Viral video of woman pouring bleach onto manspreaders is staged Kremlin propaganda

On September 25, a viral video filmed by Anna Dovgalyuk showed a Russian “feminist” pouring bleach on men’s crotches in a protest against manspreading. Except it wasn’t bleach, it was water, and also Kremlin propaganda.

Dovgalyuk’s film, FIGHTING MANSPREADING… WITH BLEACH!, shows bleach attacks on numerous manspreading men on Russian subway trains. It quickly went viral worldwide but the original video has been removed from Dovgalyuk’s YouTube channel.

Along the way, it picked up over 6.4 million views on In The Nowa social media channel owned by Russia Today.

At the time of the video’s release, Dovgalyuk said: “Men demonstrating their alpha-manhood in the subway with women and children around deserve contempt.” The 20-year-old self-proclaimed “activist” justified her actions against manspreaders “on behalf of everyone who has to endure the manifestations of [men] declaring [their] macho qualities on public transportation”.

People were unsurprisingly mad about this video and many took to social media to express their anger:

Ever since the video was uploaded its authenticity has been called into question. The St. Petersburg-based Magazine Bumaga finally revealed Stanislav Kudrin, one of the men in the recording, was actually paid to act as a victim and he admitted it was staged.

Published on his Facebook page, roughly translated Kurdin said: “They poured water on us […] Naturally, staged. That feeling when you come to the shoot with two spare pants and leave with a salary.”

Propaganda performance

It’s hard to see at first why anyone would sponsor such a video, but EU vs Disinfo clearly illustrates the Kremlin’s ties to the stunt.

In The Now, a media brand which shared and spread the staged video, is a social media project under the umbrella of Russia Today — which is owned by the Russian government. It specializes in distributing viral videos outside of Russia and doesn’t clearly advertise its relationship RT and the Kremlin.

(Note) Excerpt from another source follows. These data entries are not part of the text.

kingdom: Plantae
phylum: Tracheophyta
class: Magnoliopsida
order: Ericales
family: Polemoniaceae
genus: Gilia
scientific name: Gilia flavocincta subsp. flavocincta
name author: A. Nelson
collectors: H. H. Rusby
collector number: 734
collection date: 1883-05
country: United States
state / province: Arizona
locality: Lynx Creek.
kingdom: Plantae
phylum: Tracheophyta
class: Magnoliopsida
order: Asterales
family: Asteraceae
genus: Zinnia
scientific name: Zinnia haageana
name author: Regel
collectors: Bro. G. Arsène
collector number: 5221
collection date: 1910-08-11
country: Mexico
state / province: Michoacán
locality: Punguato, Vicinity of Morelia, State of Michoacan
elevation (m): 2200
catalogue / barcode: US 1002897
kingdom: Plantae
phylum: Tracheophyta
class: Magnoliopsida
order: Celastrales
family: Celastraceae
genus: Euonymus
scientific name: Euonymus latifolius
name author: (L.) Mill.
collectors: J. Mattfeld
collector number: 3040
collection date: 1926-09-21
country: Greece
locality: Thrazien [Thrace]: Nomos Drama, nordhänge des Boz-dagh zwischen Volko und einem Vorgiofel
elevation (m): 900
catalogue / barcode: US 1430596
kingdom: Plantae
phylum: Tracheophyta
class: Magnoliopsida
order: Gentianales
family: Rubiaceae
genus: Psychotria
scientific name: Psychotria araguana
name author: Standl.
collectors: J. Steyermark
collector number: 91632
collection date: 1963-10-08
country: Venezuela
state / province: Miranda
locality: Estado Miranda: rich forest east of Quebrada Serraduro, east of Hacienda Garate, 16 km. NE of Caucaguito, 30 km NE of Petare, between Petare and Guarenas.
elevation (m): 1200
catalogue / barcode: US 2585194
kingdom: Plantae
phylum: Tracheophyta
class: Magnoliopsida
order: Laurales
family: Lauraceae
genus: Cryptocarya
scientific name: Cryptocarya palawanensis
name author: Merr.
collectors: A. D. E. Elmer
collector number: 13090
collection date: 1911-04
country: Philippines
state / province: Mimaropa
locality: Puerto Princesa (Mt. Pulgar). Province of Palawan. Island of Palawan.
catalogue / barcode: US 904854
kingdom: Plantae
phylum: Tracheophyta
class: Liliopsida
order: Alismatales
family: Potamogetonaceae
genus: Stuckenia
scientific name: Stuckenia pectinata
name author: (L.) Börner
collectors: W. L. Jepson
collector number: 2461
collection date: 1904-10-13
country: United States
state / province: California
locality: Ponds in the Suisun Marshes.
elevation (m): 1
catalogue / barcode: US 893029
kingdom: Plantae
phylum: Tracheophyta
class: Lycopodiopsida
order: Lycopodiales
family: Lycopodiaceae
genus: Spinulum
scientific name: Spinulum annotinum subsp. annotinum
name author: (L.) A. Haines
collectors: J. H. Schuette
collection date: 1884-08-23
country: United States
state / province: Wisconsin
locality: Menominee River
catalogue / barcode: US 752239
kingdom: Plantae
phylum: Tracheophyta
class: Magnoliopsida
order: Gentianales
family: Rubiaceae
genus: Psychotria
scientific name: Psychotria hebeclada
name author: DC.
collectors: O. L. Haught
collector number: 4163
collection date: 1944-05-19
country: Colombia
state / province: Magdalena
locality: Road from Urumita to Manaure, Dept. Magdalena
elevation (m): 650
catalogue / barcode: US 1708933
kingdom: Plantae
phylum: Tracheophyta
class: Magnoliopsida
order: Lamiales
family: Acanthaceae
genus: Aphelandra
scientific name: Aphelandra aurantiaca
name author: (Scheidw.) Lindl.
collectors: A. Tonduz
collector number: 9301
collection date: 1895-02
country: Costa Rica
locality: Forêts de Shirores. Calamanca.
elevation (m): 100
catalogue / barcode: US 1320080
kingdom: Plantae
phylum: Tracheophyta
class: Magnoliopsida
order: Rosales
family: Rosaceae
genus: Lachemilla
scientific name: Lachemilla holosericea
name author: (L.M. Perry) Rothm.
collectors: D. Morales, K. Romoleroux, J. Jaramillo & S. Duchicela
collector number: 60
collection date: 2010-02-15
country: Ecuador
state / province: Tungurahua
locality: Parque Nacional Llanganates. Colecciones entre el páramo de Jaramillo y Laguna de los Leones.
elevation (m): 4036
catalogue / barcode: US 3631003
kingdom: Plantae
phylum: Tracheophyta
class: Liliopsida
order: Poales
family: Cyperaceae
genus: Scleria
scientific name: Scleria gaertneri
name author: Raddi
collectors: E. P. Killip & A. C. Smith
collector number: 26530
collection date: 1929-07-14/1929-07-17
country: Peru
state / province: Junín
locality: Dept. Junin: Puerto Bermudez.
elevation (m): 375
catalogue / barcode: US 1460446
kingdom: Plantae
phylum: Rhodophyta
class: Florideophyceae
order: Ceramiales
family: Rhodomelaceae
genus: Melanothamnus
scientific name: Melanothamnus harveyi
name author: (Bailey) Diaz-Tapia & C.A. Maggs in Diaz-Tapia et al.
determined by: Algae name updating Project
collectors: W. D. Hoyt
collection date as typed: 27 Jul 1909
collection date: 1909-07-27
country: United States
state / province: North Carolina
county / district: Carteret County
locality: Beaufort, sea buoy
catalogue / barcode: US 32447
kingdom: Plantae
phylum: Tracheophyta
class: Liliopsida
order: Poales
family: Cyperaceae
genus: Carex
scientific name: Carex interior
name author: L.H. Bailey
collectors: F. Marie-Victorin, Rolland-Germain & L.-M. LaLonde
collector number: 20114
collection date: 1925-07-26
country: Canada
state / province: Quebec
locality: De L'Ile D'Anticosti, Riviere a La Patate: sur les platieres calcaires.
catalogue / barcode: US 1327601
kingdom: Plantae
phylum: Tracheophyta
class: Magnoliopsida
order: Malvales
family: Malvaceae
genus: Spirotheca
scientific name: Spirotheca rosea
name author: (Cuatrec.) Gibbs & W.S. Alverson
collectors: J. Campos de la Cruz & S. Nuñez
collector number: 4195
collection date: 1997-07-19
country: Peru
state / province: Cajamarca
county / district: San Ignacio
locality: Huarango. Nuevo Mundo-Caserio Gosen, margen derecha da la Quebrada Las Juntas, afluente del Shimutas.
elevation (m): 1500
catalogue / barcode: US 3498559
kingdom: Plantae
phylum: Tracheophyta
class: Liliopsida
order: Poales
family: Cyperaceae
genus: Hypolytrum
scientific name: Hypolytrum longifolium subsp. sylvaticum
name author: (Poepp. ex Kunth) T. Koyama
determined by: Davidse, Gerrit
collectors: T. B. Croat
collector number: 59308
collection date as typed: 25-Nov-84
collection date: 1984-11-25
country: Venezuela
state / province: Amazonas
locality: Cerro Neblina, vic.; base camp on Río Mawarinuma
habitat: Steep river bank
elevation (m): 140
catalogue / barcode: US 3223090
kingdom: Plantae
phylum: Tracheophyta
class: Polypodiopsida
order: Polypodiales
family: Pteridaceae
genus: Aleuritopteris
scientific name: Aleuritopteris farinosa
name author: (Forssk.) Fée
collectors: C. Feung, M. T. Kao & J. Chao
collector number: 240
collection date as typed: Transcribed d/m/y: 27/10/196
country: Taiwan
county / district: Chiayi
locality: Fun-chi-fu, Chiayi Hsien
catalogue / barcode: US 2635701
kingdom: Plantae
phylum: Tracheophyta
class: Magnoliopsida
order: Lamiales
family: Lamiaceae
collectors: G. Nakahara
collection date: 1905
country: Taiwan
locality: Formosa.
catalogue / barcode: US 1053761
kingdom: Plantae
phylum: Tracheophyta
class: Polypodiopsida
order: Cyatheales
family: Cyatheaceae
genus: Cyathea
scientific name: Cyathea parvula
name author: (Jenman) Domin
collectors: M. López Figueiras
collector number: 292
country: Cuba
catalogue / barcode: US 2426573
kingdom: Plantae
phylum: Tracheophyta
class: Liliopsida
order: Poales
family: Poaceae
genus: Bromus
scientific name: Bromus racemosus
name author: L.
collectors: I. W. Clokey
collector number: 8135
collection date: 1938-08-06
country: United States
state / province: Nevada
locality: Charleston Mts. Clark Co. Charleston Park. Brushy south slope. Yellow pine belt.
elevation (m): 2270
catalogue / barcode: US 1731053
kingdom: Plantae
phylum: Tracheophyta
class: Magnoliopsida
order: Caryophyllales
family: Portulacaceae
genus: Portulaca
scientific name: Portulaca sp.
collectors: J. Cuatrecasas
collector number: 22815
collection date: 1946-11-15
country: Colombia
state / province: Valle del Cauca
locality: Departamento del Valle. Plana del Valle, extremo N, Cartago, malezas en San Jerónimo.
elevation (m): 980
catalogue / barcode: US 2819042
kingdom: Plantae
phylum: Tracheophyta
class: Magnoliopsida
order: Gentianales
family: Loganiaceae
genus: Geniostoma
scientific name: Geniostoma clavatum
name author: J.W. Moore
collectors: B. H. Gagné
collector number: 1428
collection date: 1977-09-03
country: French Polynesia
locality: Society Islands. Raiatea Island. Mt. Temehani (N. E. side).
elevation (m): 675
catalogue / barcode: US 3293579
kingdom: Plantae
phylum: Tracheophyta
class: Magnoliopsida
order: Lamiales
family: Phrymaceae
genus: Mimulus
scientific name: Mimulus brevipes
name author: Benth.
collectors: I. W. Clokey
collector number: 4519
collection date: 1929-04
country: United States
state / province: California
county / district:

The video appears to be meant to demonstrate extreme feminism — something that the Russian government has targeted in its propaganda. State-owned media outlets frequently attack the West’s political correctness and “malignant feminism” — such as the #MeToo movement — and the “manspreading” video reactions echo Russia’s stance on these topics.

The powerful effect of #MeToo hasn’t shaken the Russian government or Vladimir Putin as he recently labeled the mass movement as a “media conspiracy” since he believed alleged cases should be handled in courts and not as media campaigns.

Women who attempted to speak out in support of the #MeToo movement in Russia were met with violence, public ridicule, and commonly blamed for their attacks. Alongside this, Russia decriminalized domestic violence early last year, reducing the penalty for abuse to fines, community service, or 10 to 15 days in jail.

In The Now and the “manspreading” video are eerily successful parts of Kremlin’s disinformation campaign, provoking people beyond its borders and sowing disunity. It’s yet another reminder that we need to be responsible in our media consumption and sharing. That’s the only way forward.